In my years at school, I have played football, performed with the orchestra, and taken my fair share of heavy classes, but for me, making friends has been the most rewarding part of my education. What has always fascinated me though, is that the friends I made on the football team rarely knew any of my orchestra friends, and most of my friends in chemistry didn’t know my football friends. I always wondered why so many great people had never met each other.

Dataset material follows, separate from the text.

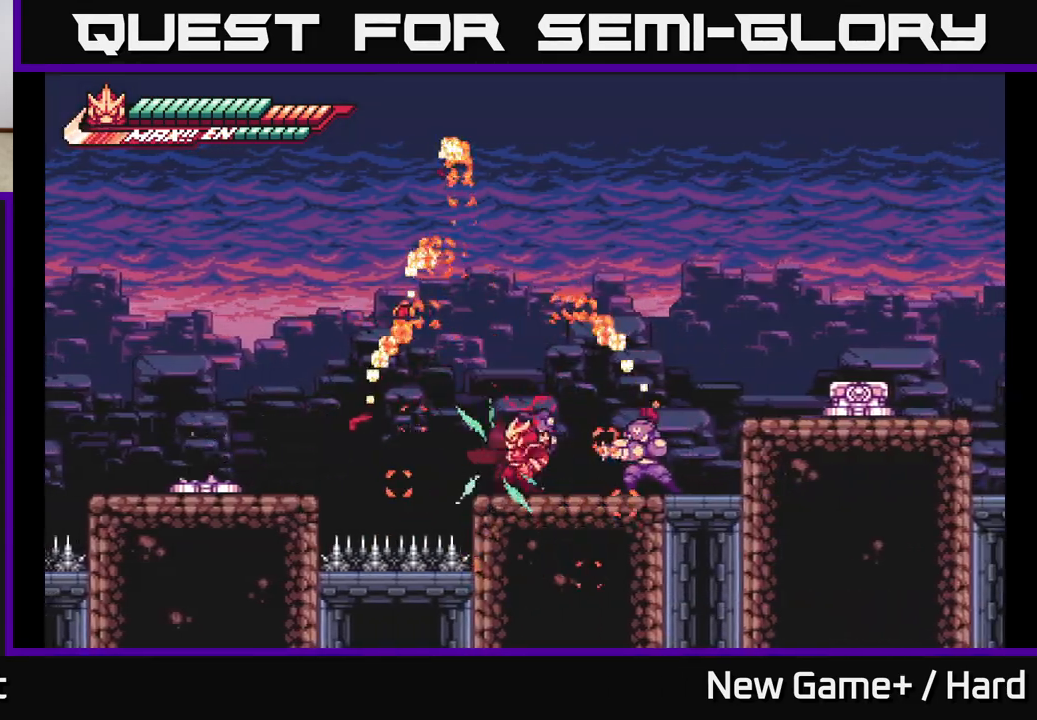
{"buttons": [], "left_stick": "center", "right_stick": "center", "events": [[133, "R2", "up"], [200, "L2", "up"], [217, "left_stick", "center"]]}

One day during lunch, I walked past a table and saw group of friends, and realized that they had been sitting at that exact same table for the entire school year with the exact same people. I wondered why, but reasoned that it was probably more out of habit than anything, and that they just sat at the same table because it was familiar and comfortable. Why try something else that might not turn out so well? If I hadn’t moved twice and attended two junior highs, I might have sat at the same table every day too, but I didn’t choose that option. It wasn’t easy, but it was up to me to make new friends, and to get comfortable. Through this, I learned that even though people’s interests vary, and although their appearances and personalities are different, they are all worth getting to know.

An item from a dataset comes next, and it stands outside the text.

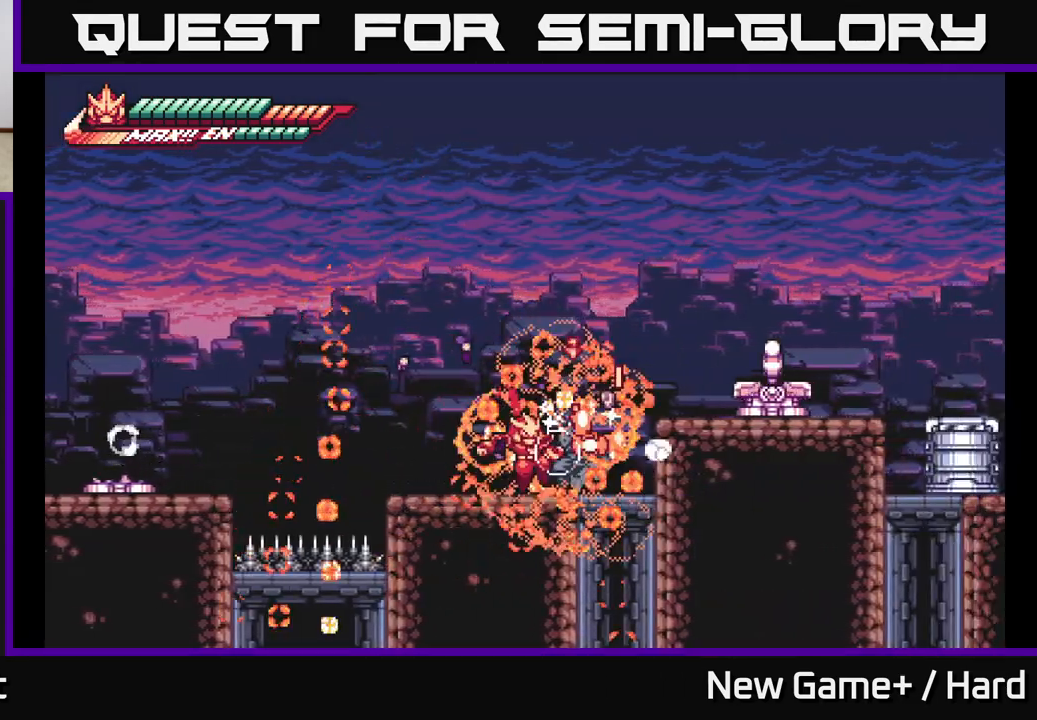
{"buttons": ["R2"], "left_stick": "center", "right_stick": "center", "events": [[83, "left_stick", "right"], [300, "left_stick", "left"], [350, "R2", "down"], [433, "left_stick", "center"]]}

My attitude has generally reflected Dickens’ observation that “every human creature is constituted to be that profound secret and mystery to every other,” and that people are like “those darkly clustered houses,” each with their own light, their own secret in every room. I believe that beneath the surface, despite our many differences in hobbies, appearances, and personalities, we are all human. I believe that rather than treating others as football players or band geeks, we should look a little deeper, so that we can find the common humanity that waits beneath those outward appearances.